[GIVEN ENTRIES Boundary: Start]

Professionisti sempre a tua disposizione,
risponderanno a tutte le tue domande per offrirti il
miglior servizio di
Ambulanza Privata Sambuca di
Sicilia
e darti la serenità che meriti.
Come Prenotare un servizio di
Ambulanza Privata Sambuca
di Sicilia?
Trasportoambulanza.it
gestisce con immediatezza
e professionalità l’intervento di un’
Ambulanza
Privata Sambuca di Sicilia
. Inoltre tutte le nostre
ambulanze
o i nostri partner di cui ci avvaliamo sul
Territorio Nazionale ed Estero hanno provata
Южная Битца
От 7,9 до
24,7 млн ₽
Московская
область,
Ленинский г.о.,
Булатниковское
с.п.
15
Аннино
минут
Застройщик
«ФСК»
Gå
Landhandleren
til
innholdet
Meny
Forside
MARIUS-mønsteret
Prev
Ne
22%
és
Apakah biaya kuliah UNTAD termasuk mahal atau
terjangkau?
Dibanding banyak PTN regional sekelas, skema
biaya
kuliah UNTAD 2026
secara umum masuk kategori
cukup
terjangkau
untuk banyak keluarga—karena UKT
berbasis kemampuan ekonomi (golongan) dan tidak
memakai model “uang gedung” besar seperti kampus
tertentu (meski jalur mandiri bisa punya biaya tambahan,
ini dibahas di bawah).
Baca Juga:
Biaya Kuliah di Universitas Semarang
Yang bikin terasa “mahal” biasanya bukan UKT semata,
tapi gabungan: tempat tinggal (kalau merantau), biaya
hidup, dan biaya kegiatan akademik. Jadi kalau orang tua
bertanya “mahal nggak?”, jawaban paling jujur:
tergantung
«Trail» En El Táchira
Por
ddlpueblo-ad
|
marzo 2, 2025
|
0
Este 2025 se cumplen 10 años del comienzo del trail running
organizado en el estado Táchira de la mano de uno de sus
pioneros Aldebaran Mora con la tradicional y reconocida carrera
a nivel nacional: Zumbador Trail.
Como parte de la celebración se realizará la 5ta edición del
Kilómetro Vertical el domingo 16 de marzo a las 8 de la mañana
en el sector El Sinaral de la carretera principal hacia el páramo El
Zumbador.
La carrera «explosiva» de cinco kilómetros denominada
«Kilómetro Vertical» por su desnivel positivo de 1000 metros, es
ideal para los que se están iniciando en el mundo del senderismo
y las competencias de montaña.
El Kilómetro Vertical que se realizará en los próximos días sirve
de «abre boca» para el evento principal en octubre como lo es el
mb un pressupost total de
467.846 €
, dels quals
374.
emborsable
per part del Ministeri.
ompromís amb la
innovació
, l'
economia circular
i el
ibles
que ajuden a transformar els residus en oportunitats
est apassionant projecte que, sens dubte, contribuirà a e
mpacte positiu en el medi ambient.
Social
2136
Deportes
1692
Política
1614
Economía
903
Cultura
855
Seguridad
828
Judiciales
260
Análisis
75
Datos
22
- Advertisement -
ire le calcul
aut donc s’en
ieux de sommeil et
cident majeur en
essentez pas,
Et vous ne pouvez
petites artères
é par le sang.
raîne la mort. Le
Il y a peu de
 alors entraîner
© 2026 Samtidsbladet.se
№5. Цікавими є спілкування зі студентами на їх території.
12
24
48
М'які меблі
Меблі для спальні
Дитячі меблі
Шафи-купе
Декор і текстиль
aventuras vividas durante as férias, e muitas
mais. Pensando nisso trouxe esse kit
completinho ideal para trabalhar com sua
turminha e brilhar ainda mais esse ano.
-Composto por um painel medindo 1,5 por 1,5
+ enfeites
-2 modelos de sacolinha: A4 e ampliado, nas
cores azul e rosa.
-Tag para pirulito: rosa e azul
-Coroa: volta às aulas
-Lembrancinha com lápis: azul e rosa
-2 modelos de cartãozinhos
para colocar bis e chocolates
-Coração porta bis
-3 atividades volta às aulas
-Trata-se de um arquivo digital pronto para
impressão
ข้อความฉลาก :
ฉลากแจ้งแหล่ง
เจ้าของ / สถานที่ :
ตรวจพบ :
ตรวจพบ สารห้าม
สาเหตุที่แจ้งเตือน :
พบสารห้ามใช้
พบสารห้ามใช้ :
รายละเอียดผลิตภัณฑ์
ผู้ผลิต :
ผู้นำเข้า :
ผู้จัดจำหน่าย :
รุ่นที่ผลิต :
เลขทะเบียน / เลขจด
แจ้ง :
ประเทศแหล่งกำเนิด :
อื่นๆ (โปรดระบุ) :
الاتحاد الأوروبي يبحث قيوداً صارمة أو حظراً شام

[GIVEN ENTRIES Boundary: End]

Looking at the records above, how many lines contain "mais"? Only the number is needed.

2